Segment Start: Input data

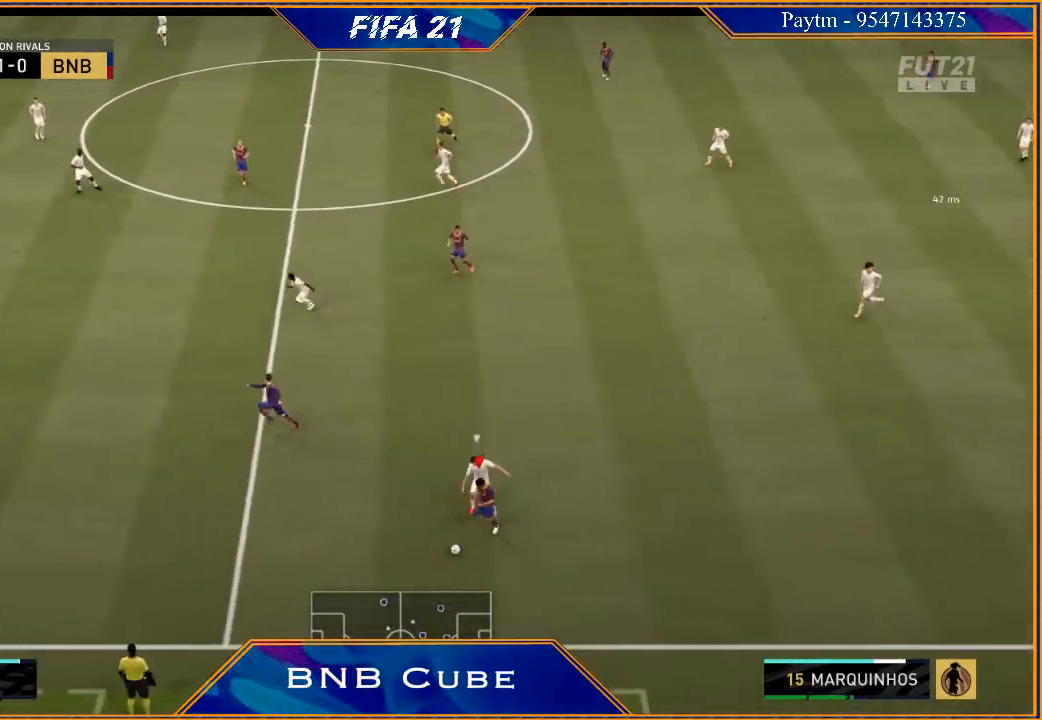
{"buttons": ["R2"], "left_stick": "left", "right_stick": "center", "events": []}
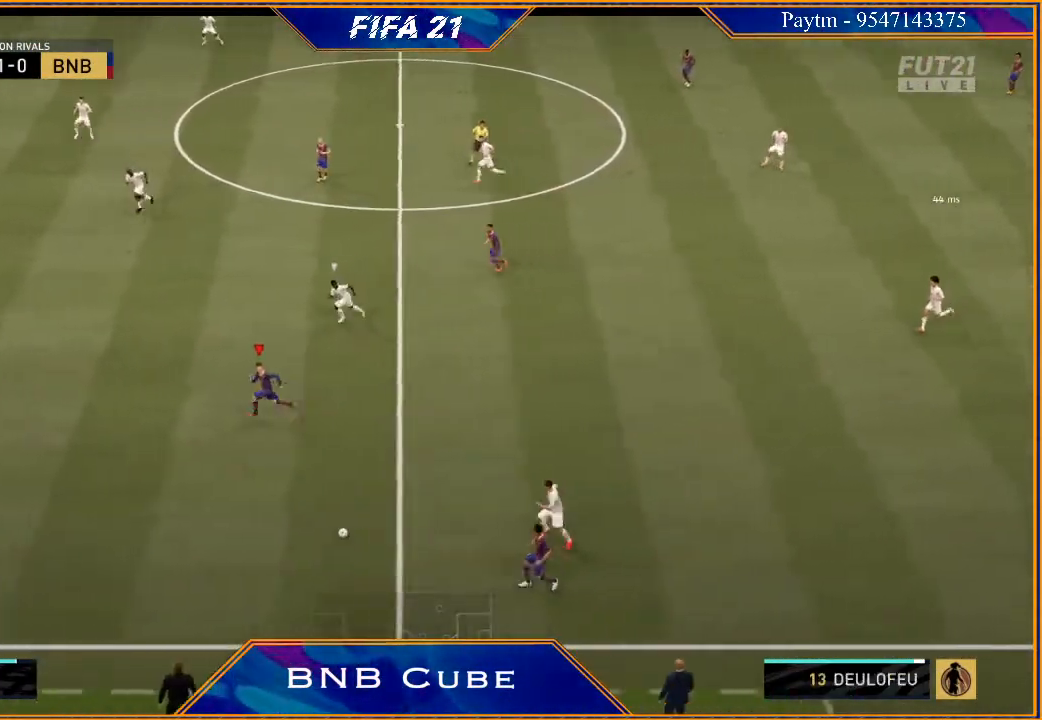
{"buttons": ["R2"], "left_stick": "left", "right_stick": "center", "events": []}
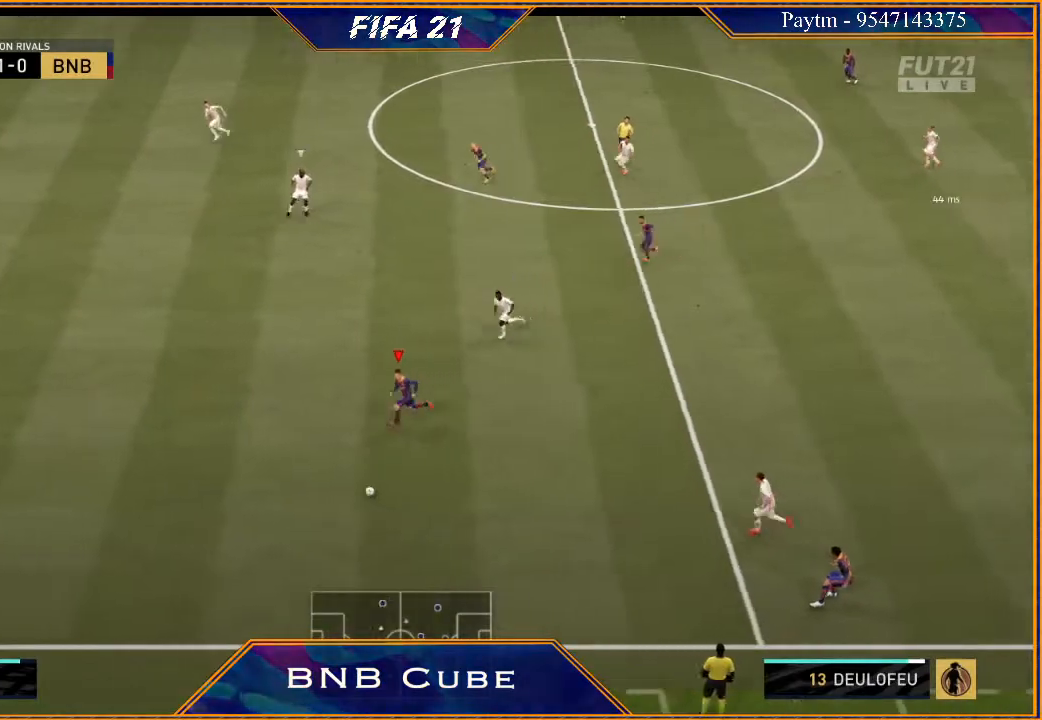
{"buttons": ["R2"], "left_stick": "left", "right_stick": "center", "events": []}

Segment End: Input data

**Try it**. Quote each line of the listing exactly, but leave the pictures out.

**Answer to the exercise**.
{"buttons": ["R2"], "left_stick": "left", "right_stick": "center", "events": []}
{"buttons": ["R2"], "left_stick": "left", "right_stick": "center", "events": []}
{"buttons": ["R2"], "left_stick": "left", "right_stick": "center", "events": []}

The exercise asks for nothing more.